Minnesota Surrogacy Awareness

HUFFINGTON POST: Baby Markets and the New Motherhood: Reproducing Hierarchy in Commercial Intimacy

By Michele Goodwin
May 13, 2015

In recent weeks, the private reproductive decisions of Elton John and Sofia Vergara have spilled over into prime time news cycles — albeit by the celebrities themselves. Elton John called for a boycott of all Dolce and Gabbana merchandise after the designers regrettably referred to babies born through in vitro fertilization as “synthetic” children. The swift backlash caused the designers to issue statements of clarification and apology. Elton John’s twitter followers accused D&G of being woefully out of touch — not only with contemporary fashion, but also baby-making. In part, they are right.

According to the Centers for Disease Control (CDC), tens of thousands of children are born each year in the United States through assisted reproductive technologies (ART). These technologies provide a stunning candy store of options: a spectrum so vast in array, scope, and breadth as to make heads spin: in vitro fertilization, ova selling, cryopreservation of ova, womb renting, pre-implantation genetic diagnosis, embryo transfer, assisted hatching, intracytoplasmic sperm injection (ICSI) of ova, embryo grading, and more. However, these technologies are not just for celebrities.

One scholar, Professor Martha Ertman from the University of Maryland argues that ART corrects for Mother Nature’s discrimination against gay men and women, providing them access to biological parenting. Others point to IVF’s equalizing effect: it affords infertile couples the opportunity to parent as well as unmarried men and women.
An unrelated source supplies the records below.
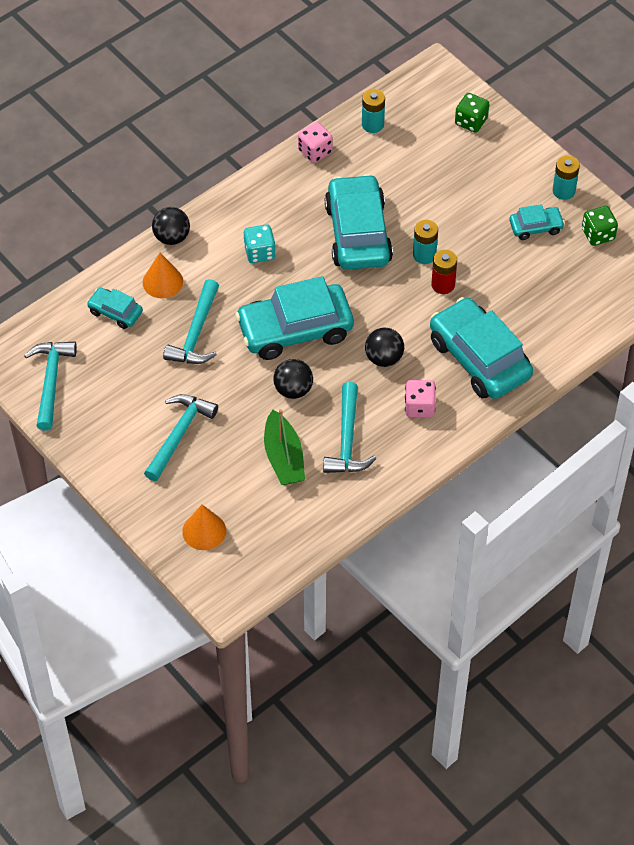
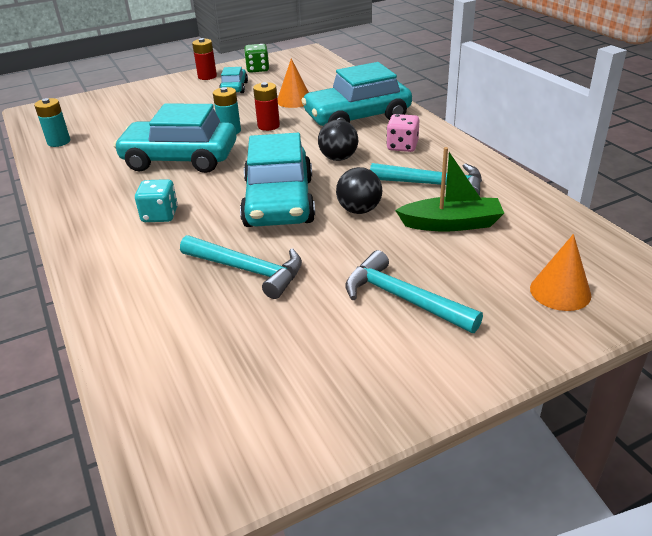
camera: 75 degrees left, 20 degrees down
(51, 381) = (264, 428): turquoise hammer -> none
(115, 312) = (172, 339): turquoise car -> none
(162, 282) = (150, 290): orange cone -> orange cone (294, 100)
(172, 237) = (86, 276): black ball -> none
(315, 151) = (58, 172): pink dice -> none
(471, 121) = (104, 102): green dice -> none
(563, 191) = (207, 76): turquoise battery -> red battery

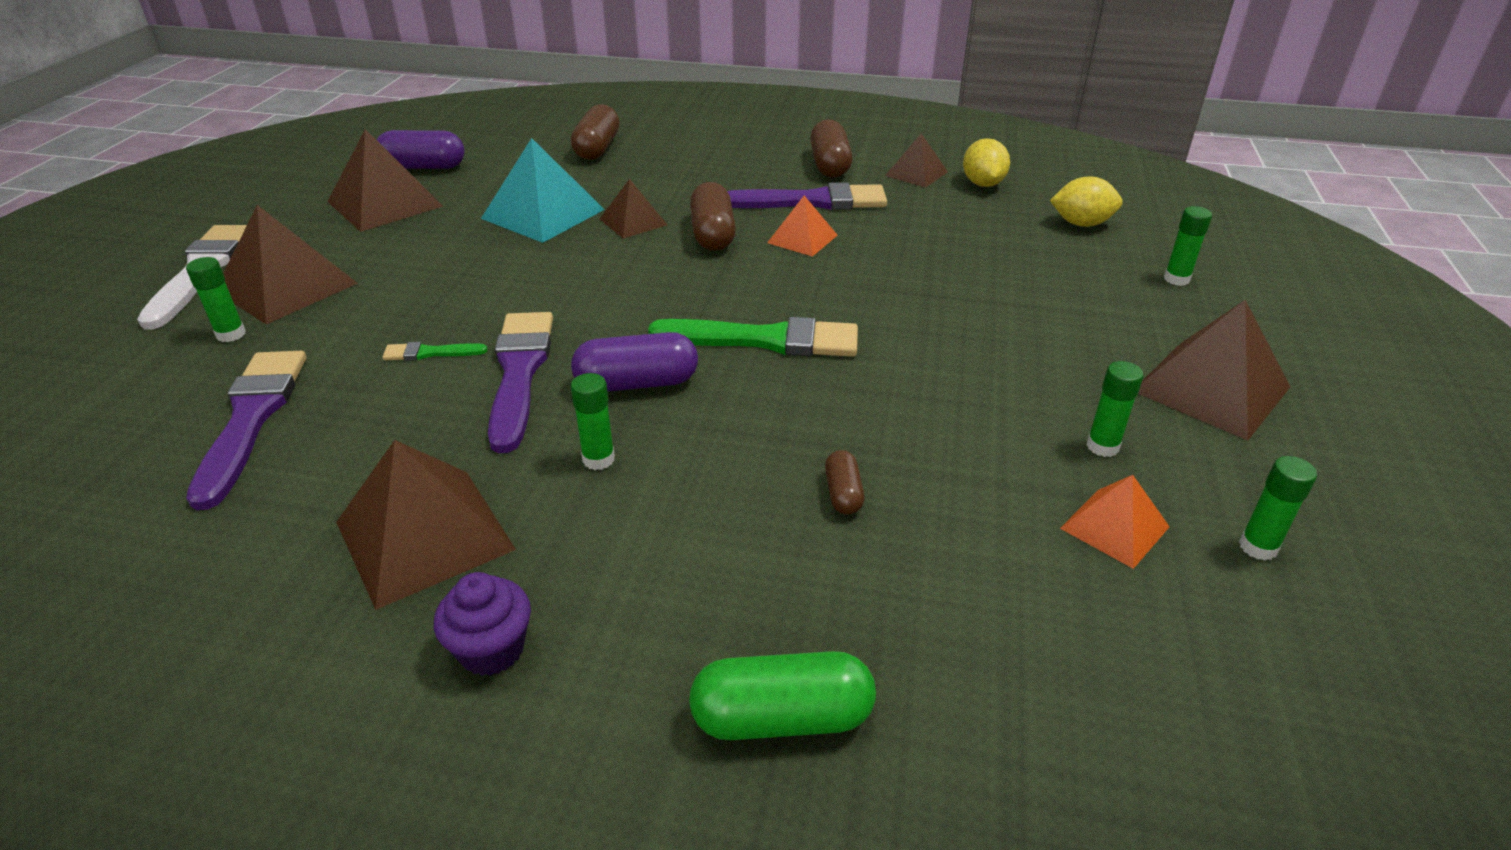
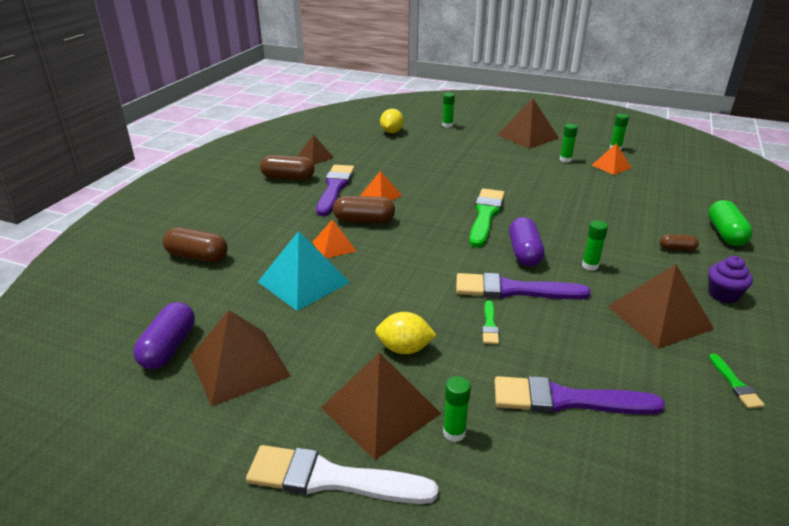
camera: 80 degrees left, 5 degrees down
(217, 608) = (735, 384): none -> green brush
(633, 222) = (334, 246): brown pyramid -> orange pyramid
(843, 493) = (603, 210): brown capsule -> brown capsule (677, 249)
(983, 184) = (338, 144): yellow lemon -> yellow lemon (404, 349)

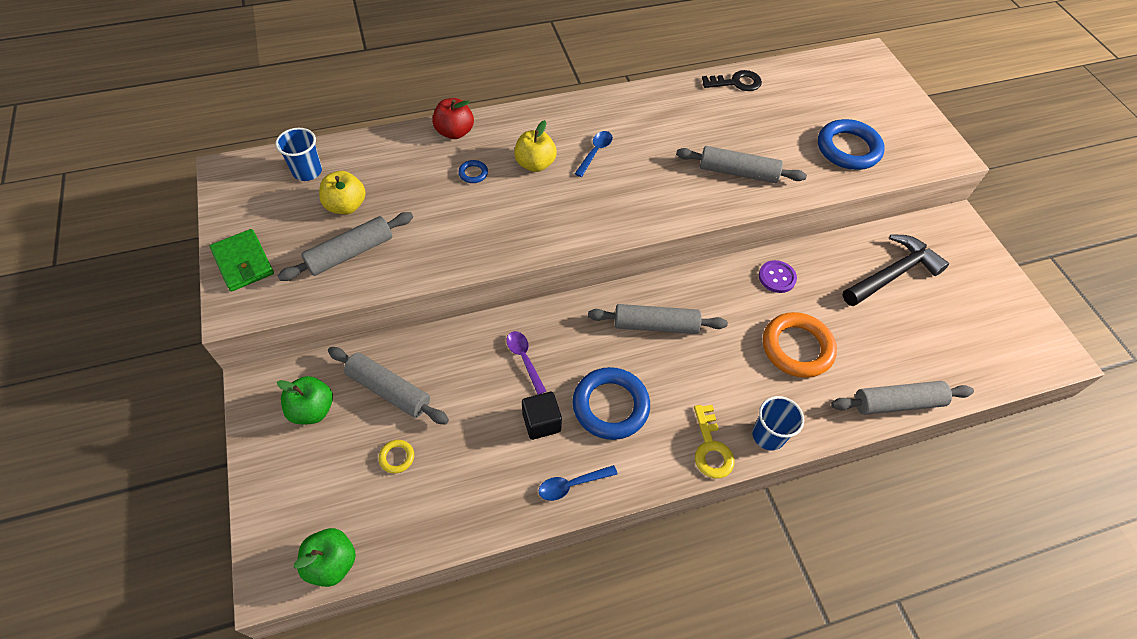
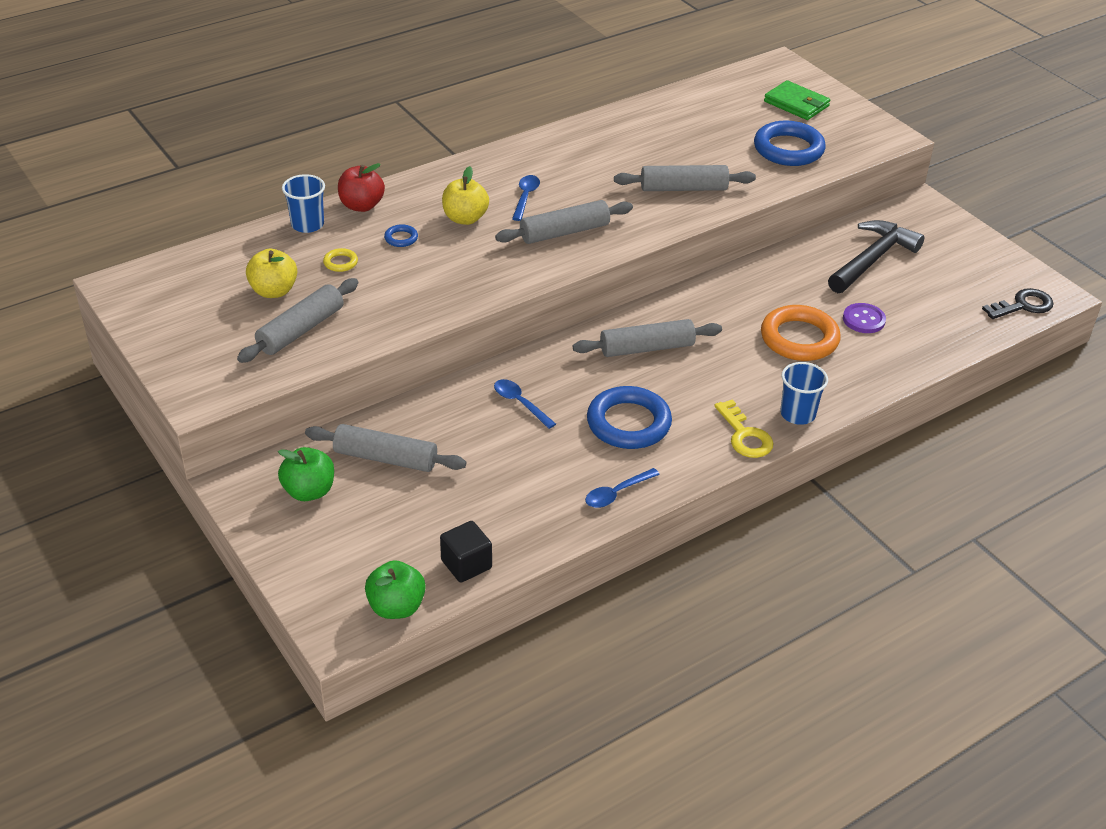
camera: 15 degrees left, 15 degrees down
(243, 262) = (184, 360): green wallet -> green wallet (796, 104)
(307, 171) = (212, 269): blue cup -> blue cup (307, 224)
(397, 457) = (422, 510): yellow ring -> yellow ring (340, 262)
(524, 359) = (520, 403): purple spoon -> blue spoon
(541, 422) = (562, 451): black cube -> black cube (466, 564)
(736, 82) = (650, 110): black key -> black key (1023, 305)
(777, 277) = (756, 284): purple button -> purple button (863, 320)
(897, 403) = (914, 363): grey rolling pin -> grey rolling pin (564, 232)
Contemporary child-making no longer resembles the outgrowth of coital intimacy, even when the couples are heterosexual. Consider the dispute between Sofia Vergara and David Loeb. In that case, Vergara refuses to surrender embryos to her ex-fiancé, pointing to a contractual agreement that stipulates the embryos can only be implanted in a surrogate if both parties agree. Ironically, if Ms. Vergara surrenders the embryos Mr. Loeb would still need to recruit a woman to gestate and deliver the baby. And depending on what state or country she lives in, she might legally be the “mother.”

The reality is that family-making today increasingly includes a mixture of sophisticated science, contracts, and negotiations. Unfortunately, at times some of that negotiating is characterized by unequal bargaining power, coercion, international outsourcing, and mechanized — assembly type — deliveries.

A recent special investigation by HBO’s Vice news series exposed the more troubling side of the baby-making business. Viewers witness the routinized nature of the deliveries: Indian woman on her back, belly slit open, baby delivered, cleaned, and then new parents whisk away with the newborn in tow.

In such cases, inevitably those who are seeking surrogacy services in poor countries are wealthy and educated (often Americans and Europeans). These men and women pay for their embryos to be implanted in women living in India, Thailand, Mexico, Nepal, and other developing countries. The costs are much cheaper in these countries — a fraction of what surrogacy services cost in the U.S. — in some European countries it’s simply banned. To soften the commercialized or baby market aspect of these transactions, clinics suggest that the surrogates are like new family members. Yet, I’ve argued that such references mask the true financial nature of these transactions and fail to account for disparate power dynamics.

Proponents of international surrogacy claim that these transactions pass legal muster, because they are bound in clear, legal contracts — and in India where medical tourism drives a significant part of the economy, commercial surrogacy is legal. Indeed, surrogacy services account for 25 percent of the medical tourism revenue in that country.

On closer inspection, however, contracts may obscure problematic legal and social norms. In the case of international surrogacy, typical surrogates are uneducated, from impoverished ghettos and slums, willing to risk their health to make in one nine-month period more than they would make in four or five years. Some would argue, why not make that deal? Do the math, this is a better option for poor women, right?